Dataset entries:
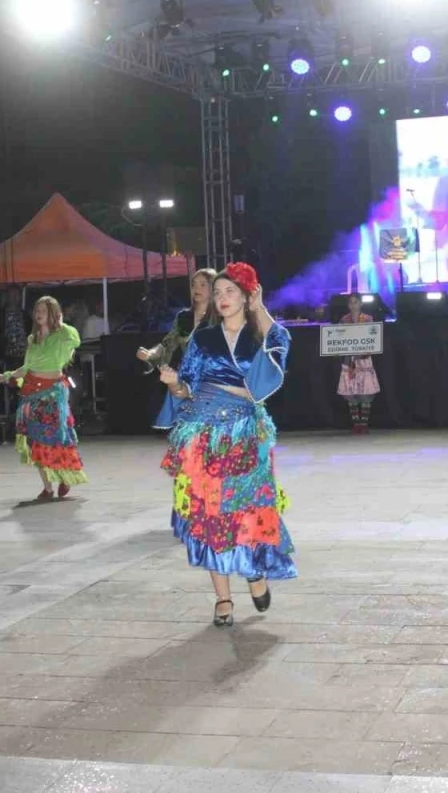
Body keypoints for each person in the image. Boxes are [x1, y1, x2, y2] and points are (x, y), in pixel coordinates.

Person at [157, 262, 296, 628]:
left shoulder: (260, 334)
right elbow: (186, 387)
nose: (221, 298)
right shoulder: (203, 339)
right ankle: (222, 597)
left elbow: (280, 345)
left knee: (247, 509)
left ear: (247, 296)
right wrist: (174, 383)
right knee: (208, 515)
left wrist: (259, 309)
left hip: (244, 433)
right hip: (203, 430)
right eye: (217, 292)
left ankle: (253, 571)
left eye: (230, 291)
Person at [0, 296, 87, 501]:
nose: (39, 314)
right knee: (35, 441)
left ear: (53, 314)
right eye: (37, 310)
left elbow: (76, 339)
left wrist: (61, 324)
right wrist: (6, 376)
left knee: (57, 438)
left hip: (53, 394)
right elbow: (27, 367)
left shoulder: (62, 335)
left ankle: (65, 476)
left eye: (43, 310)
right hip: (32, 393)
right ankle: (47, 487)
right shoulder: (32, 339)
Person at [141, 268, 216, 427]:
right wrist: (151, 353)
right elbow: (169, 343)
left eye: (203, 285)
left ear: (213, 288)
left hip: (213, 377)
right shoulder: (184, 317)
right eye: (194, 285)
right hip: (187, 376)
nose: (197, 288)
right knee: (187, 424)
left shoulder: (219, 317)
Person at [337, 294, 380, 434]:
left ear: (361, 303)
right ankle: (356, 424)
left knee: (366, 389)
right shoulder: (344, 320)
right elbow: (339, 338)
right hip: (349, 359)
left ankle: (364, 423)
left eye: (355, 302)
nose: (353, 305)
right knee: (351, 390)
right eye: (351, 302)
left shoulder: (368, 319)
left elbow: (372, 338)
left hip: (364, 358)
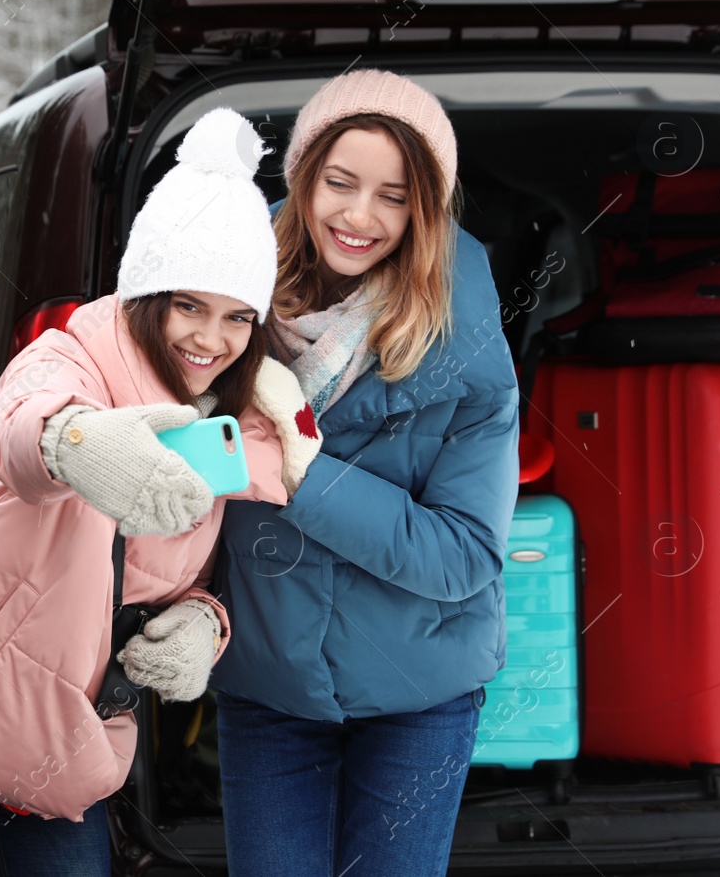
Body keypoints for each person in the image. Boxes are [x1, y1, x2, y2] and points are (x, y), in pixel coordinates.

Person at [0, 107, 322, 877]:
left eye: (238, 317)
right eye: (189, 304)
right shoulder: (71, 356)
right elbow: (21, 425)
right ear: (147, 293)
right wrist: (76, 442)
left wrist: (203, 625)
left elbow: (173, 576)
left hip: (57, 765)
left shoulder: (223, 429)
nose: (211, 337)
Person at [210, 70, 520, 876]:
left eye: (392, 195)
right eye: (340, 183)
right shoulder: (225, 308)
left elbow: (463, 554)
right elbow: (167, 481)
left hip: (420, 693)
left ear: (425, 208)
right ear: (304, 178)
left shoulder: (468, 346)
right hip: (268, 686)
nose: (359, 216)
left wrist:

Work instruction:
Reproduce the lines of the entries above from the one with "left ear: (53, 314)" to the one with "right eye: (194, 285)", both included, exactly and without any other line.

Result:
left ear: (53, 314)
right eye: (37, 310)
left elbow: (76, 339)
left wrist: (61, 324)
right wrist: (6, 376)
left knee: (57, 438)
left hip: (53, 394)
right elbow: (27, 367)
left shoulder: (62, 335)
left ankle: (65, 476)
left eye: (43, 310)
right hip: (32, 393)
right ankle: (47, 487)
right shoulder: (32, 339)
Person at [141, 268, 216, 427]:
right wrist: (151, 353)
right elbow: (169, 343)
left eye: (203, 285)
left ear: (213, 288)
left hip: (213, 377)
right shoulder: (184, 317)
right eye: (194, 285)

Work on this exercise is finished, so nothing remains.